PROMPT: Only lines with the word "left" are wanted; copy each of them from the listing below.

•••

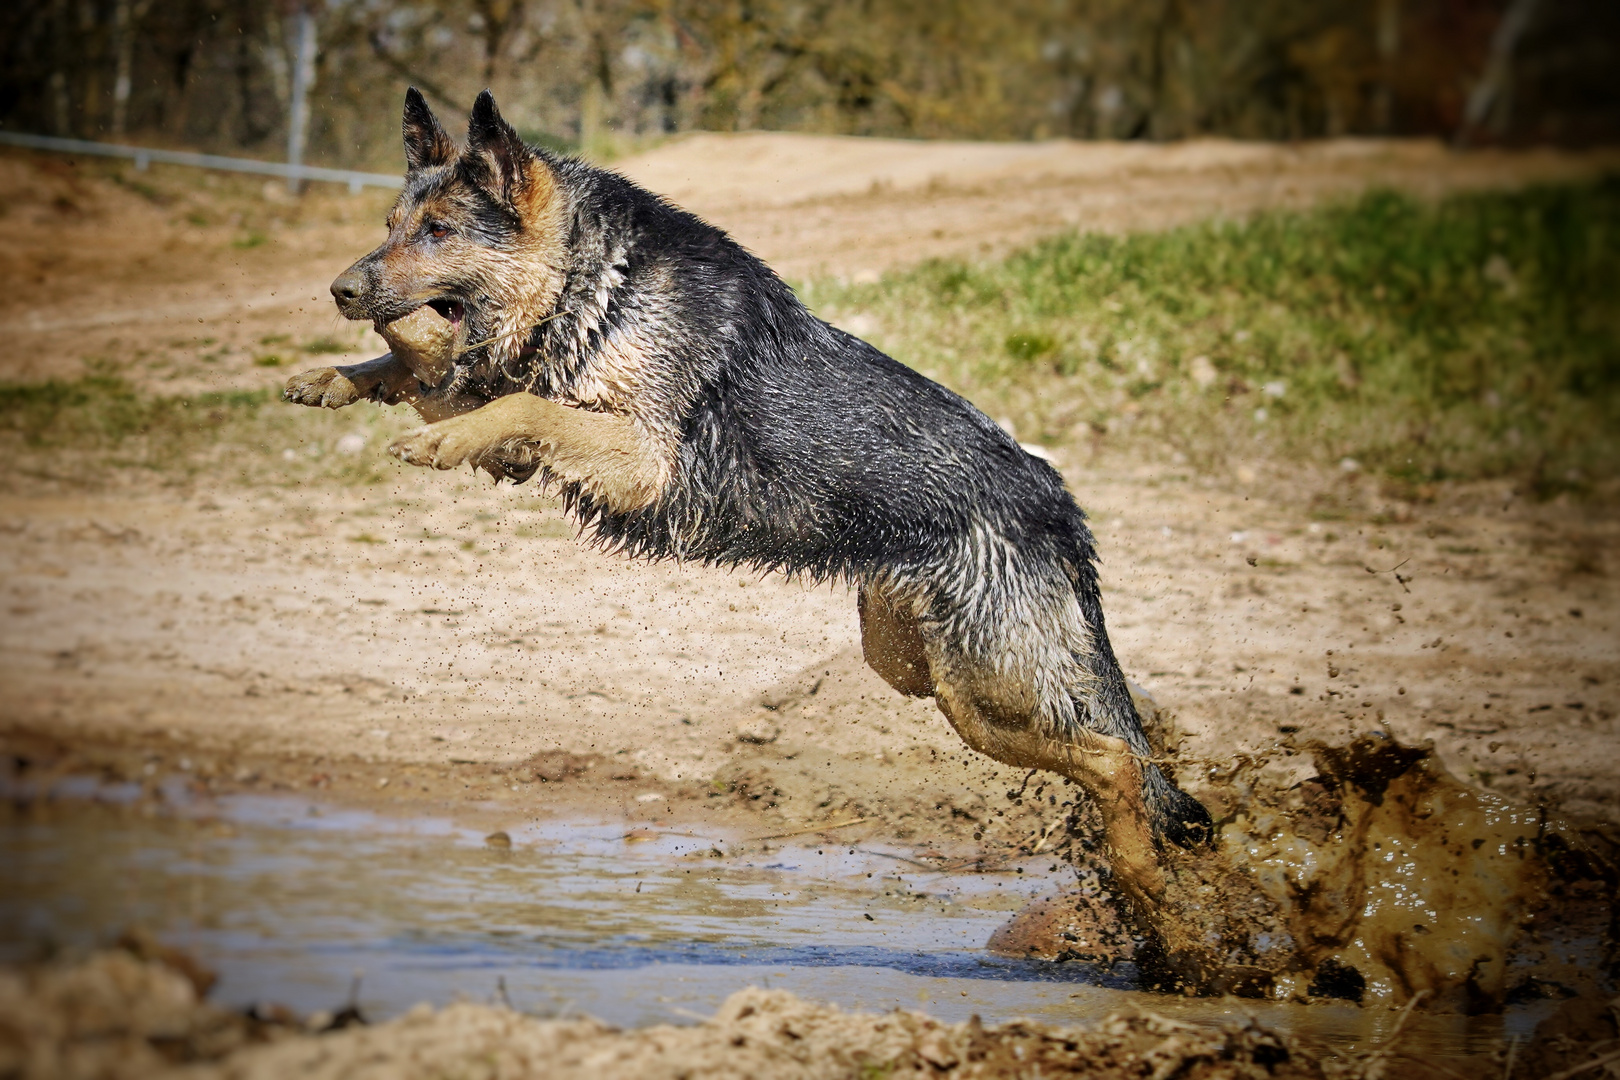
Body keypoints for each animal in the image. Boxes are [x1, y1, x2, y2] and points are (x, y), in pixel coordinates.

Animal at [288, 86, 1205, 893]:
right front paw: (338, 377)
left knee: (1118, 758)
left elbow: (513, 402)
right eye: (390, 228)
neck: (595, 282)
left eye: (439, 231)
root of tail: (1059, 501)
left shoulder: (643, 459)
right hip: (928, 676)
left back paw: (1144, 880)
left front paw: (433, 436)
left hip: (989, 683)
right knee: (1101, 748)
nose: (339, 290)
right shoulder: (528, 428)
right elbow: (436, 374)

•••

ANSWER TO THIS EXERCISE:
left knee: (1118, 758)
left elbow: (513, 402)
left eye: (439, 231)
left shoulder: (643, 459)
left back paw: (1144, 880)
left front paw: (433, 436)
left hip: (989, 683)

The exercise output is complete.